Lo schieramento di centro destra porta, da solo, la responsabilità (ed io dico il merito) di avere sostenuto la candidatura di Filippo Mancuso. I due schieramenti, invece, portano entrambe la responsabilità (e non vedo meriti) per come le cose sono andate. Un uomo non condizionabile se ne torna a casa, al suo posto si scelgono uomini di cui i parlamentari che li hanno votati saprebbero dire poco più del cognome, forse neanche il nome.

Lo stesso Filippo Mancuso non è esente da colpe. Egli (ed il centro destra, ovviamente) avrebbe dovuto accorgersi molto tempo fa che il braccio di ferro sulla sua persona aveva visibilmente perso senso. Avrebbe dovuto capirlo non in virtù delle sue discutibili doti politiche, ma per quelle che gli derivano da un’indiscutibile competenza giuridica ed istituzionale. Quel che noi abbiamo scritto martedì a lui (ed al centro destra) doveva essere chiaro da mesi. Vi è anche un secondo errore: quando è comparsa la candidatura di suo nipote (e non ho difficoltà a credere che non sia stata da lui avanzata) egli avrebbe dovuto manifestare il suo dissenso o, quanto meno, reclamare la propria assenza. Ancora una volta per una ragione istituzionale: non era Filippo Mancuso ad aver diritto ad un risarcimento, giacché il danno non era stato arrecato a lui, ma alle istituzioni.

Filippo Mancuso è uomo severo, poco incline alla clemenza. Sono sicuro che quando avrà tempo e modo di riflettere su questi passaggi troverà in essi lo spunto per comprendere la forza delle umane debolezze.

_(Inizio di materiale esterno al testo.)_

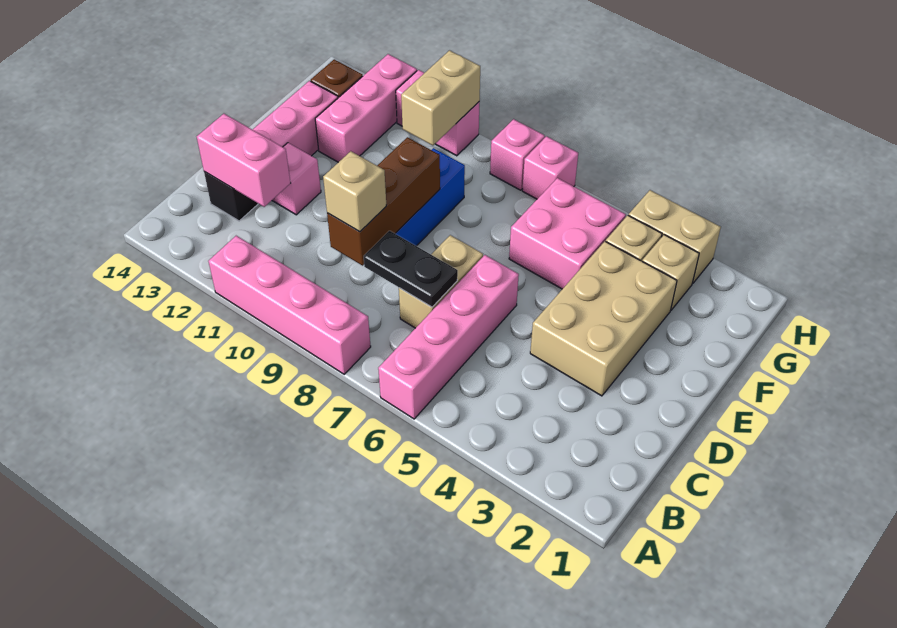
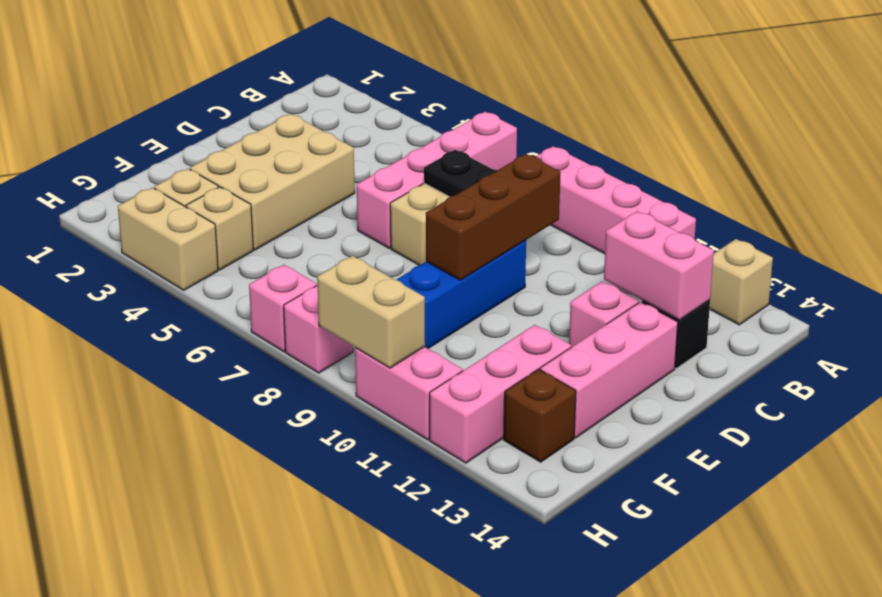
tan brick C9 level 3 -> tan brick A13 level 1
pink brick F5:G6 level 1 -> none
tan brick G10:H10 level 2 -> tan brick H9:H10 level 2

A noi, però, resta il risultato, e non è un buon risultato. Con tutto il rispetto per gli eletti, la politica ha prodotto un compromesso al livello inferiore. L’elezione a giudice costituzionale non è un concorso a premi per cultori di diritto, ed è ragionevolissimo che la scelta del Parlamento, che è scelta politica, s’indirizzi verso persone che esprimono indirizzi politici. Ecco, in questa chiave, di che sanno le scelte compiute? Hanno l’insipido sapore della fretta ritardataria. A sbobba scodellata, si rifletta, adesso, sul sistema di cottura.